Aujourd’hui pourtant, le cycle Akhannouch pourrait se clore plus tôt que prévu. La légitimité électorale de 2021 s’effrite, la majorité s’étiole, et la rue impose un calendrier que la Constitution n’avait pas anticipé.
Akhannouch face à la mécanique du pouvoir et le rejet de la jeunesse
Aziz Akhannouch a incarné un moment : celui de la stabilisation post-pandémie, du déploiement des grands chantiers royaux et de la relance des investissements.
Mais depuis l’automne 2025, tout s’est inversé. Le mouvement GenZ212, né sur les réseaux sociaux, a cessé d’être une agitation marginale pour devenir une onde politique structurée.
Des milliers de jeunes Marocains, connectés, informés et déterminés, réclament la démission immédiate du chef du gouvernement, symbole à leurs yeux d’un système économique fermé, inégalitaire et déconnecté du quotidien.

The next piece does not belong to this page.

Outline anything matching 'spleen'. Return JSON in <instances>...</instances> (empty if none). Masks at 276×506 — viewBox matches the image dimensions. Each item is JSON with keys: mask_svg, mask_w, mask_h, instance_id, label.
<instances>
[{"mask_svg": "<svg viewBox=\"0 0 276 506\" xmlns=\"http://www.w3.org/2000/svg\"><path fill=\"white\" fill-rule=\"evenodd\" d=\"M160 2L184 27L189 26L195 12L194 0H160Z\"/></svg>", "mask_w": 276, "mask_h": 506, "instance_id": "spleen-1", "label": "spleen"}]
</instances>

Les slogans sont sans ambiguïté : « Akhannouch dégage ! », « Nous ne voulons pas de stades, mais des hôpitaux ! » Ce ne sont plus des revendications sociales : c’est une crise de représentation.
Le Premier ministre, autrefois incarnation de la réussite marocaine, est devenu avec Aziz Akhannouch le visage d’une fonction en perte de légitimité. Sa communication se retourne contre lui. Chaque mot prononcé est disséqué, moqué, amplifié. Les ministres sont décriés, les partis de la majorité s’éloignent, et certains alliés se préparent déjà à la recomposition.

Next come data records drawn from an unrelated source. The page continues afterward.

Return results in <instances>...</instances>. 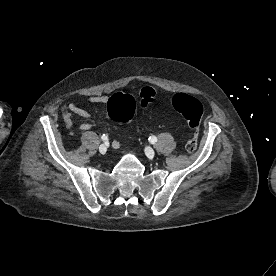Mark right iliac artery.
<instances>
[{
  "label": "right iliac artery",
  "instance_id": "82829eb1",
  "mask_svg": "<svg viewBox=\"0 0 276 276\" xmlns=\"http://www.w3.org/2000/svg\"><path fill=\"white\" fill-rule=\"evenodd\" d=\"M101 139H102L103 141H108V136L105 135V134H103V135L101 136Z\"/></svg>",
  "mask_w": 276,
  "mask_h": 276
}]
</instances>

Akhannouch se retrouve seul, au centre d’une tempête politique et générationnelle.
La «règle du mandat unique» n’est plus une constante historique : elle se transforme en issue de secours. Dans un système où la stabilité passe avant tout, un remaniement profond, voire un changement de chef du gouvernement, apparaît désormais comme un scénario plausible.
Un pouvoir qui se renouvelle sans se renier
Au Maroc, le changement de chef du gouvernement ne signifie pas rupture du cap royal. C’est souvent une recomposition à l’intérieur du même projet d’État. L’alternance n’est pas idéologique, elle est fonctionnelle.
Quand le cycle d’un chef touche à sa fin, le système prépare la relève : nouveaux visages, nouvelle énergie, même continuité stratégique. Le Royaume a sa propre horloge, réglée sur la stabilité et la symbolique du mouvement.